:: Directive 1 ::
Reproduce the part of the angular momentum notes below from "This is especially" to "the chapter here.".
:: Directive 2 ::
In the angular momentum notes below, what two parts can the motion of any extended object be split into?

:: Passage given ::

-*-*-

Of course, this isn't very useful for a single point mass! There are not many situations where there is a net force but no torque for the entire motion of a single particle, just because \( \vec{r} \) will generally change with time. The good news is that like conservation of linear momentum, this law also applies to collections of masses. Breaking out our trusty set of \( N \) point masses \( {m_\alpha } \), it can be shown that if we define the total angular momentum
\[ \begin{aligned} \vec{L} \equiv \sum_{\alpha=1}^N \ell_\alpha, \end{aligned} \]
then \( \dot{\vec{L}} = 0 \) if the net external torque is zero, and more generally,
\[ \begin{aligned} \vec{\Gamma}_{\rm ext} = \frac{d\vec{L}}{dt}. \end{aligned} \]
(I am not going to do the proof in class - it's another round of sums, but this time with cross products added in. Taylor shows this result in chapter 3.5, and I encourage you to have a look.)
As with conservation of linear momentum, a nice application of this conservation law is learning things about horribly complicated systems, so long as they have no external torques acting on them. The formation of the solar system, for example, was a horribly messy and complicated process spanning billions of years. However, from the simple fact that the planets currently have a net angular momentum (all of the orbits go the same way, which is the same way the Sun is spinning!), we know that whatever primordial structure the solar system formed from must have been spinning, and we can even relate its rotational speed to its size!
This is especially useful in combination with the center of mass (CM)! It turns out that for any extended object, we can decompose its motion into two parts: the motion of the CM itself, treating it like a point particle, and then rotation of the object about the CM. The latter subject is fairly complicated, but you'll see it worked out in detail next semester, and it's much, much easier to study rotation using the CM of an object instead of using an arbitrary set of coordinates.
There are a couple of immediate applications that we could try to work through - Taylor shows a few examples, including a version of Kepler's second law. But these are specialized examples, especially the planetary motion one, and I think it's better to put them off until you're really prepared to tackle the problem of rotation and angular momentum in full. So we'll end the chapter here.

-*-*-

:: Material provided ::
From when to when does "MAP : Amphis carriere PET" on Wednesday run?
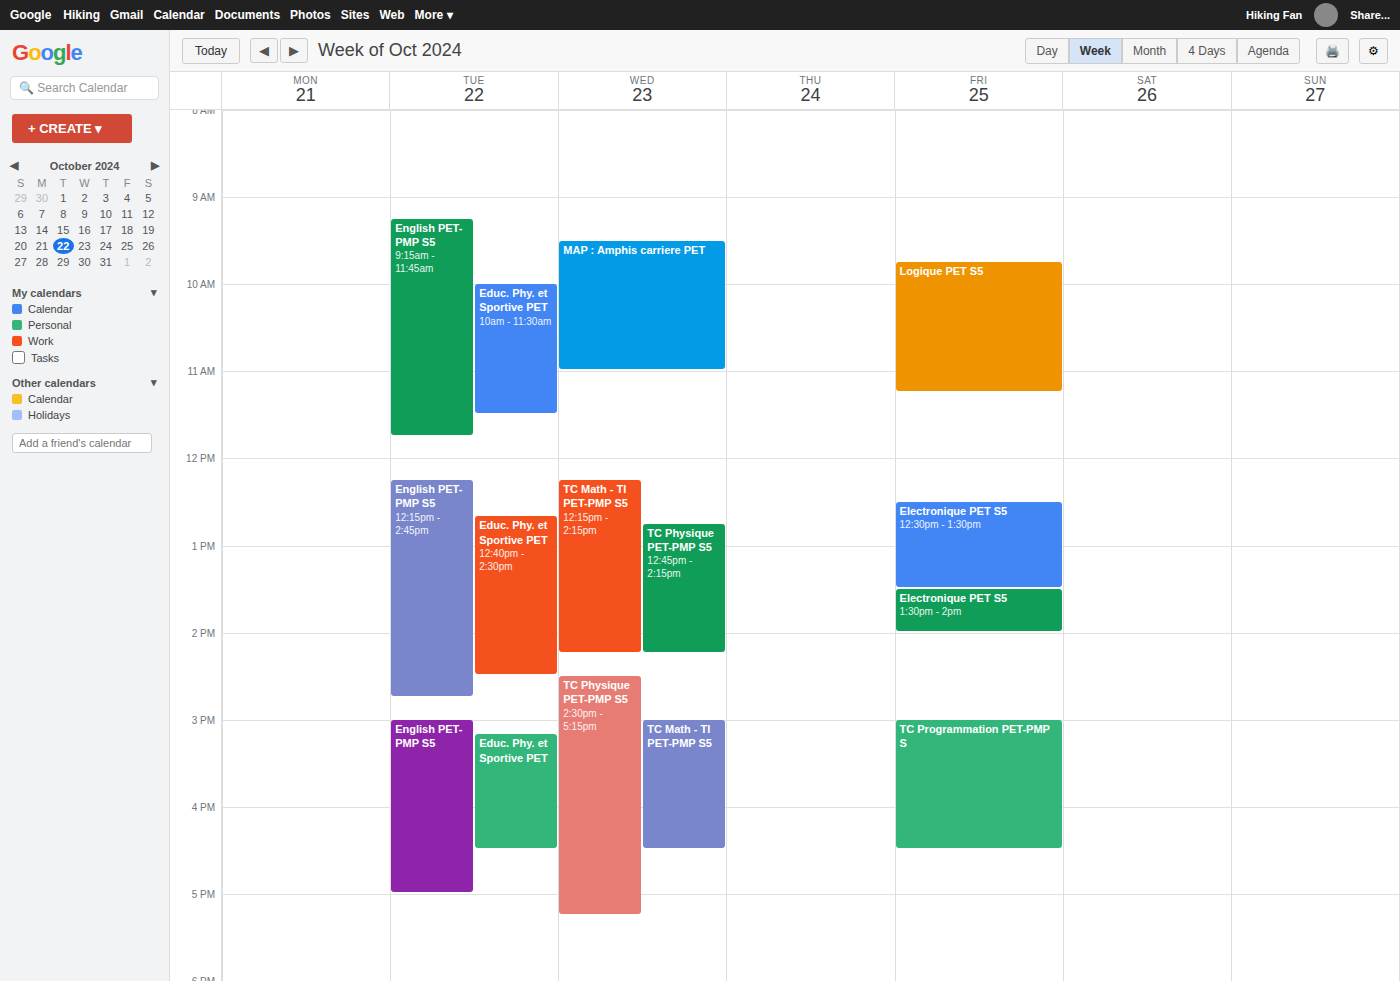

-*-*-

:: Full output 1 ::
This is especially useful in combination with the center of mass (CM)! It turns out that for any extended object, we can decompose its motion into two parts: the motion of the CM itself, treating it like a point particle, and then rotation of the object about the CM. The latter subject is fairly complicated, but you'll see it worked out in detail next semester, and it's much, much easier to study rotation using the CM of an object instead of using an arbitrary set of coordinates.
There are a couple of immediate applications that we could try to work through - Taylor shows a few examples, including a version of Kepler's second law. But these are specialized examples, especially the planetary motion one, and I think it's better to put them off until you're really prepared to tackle the problem of rotation and angular momentum in full. So we'll end the chapter here.

:: Full output 2 ::
The motion of the center of mass itself, treated like a point particle, and the rotation of the object about the center of mass.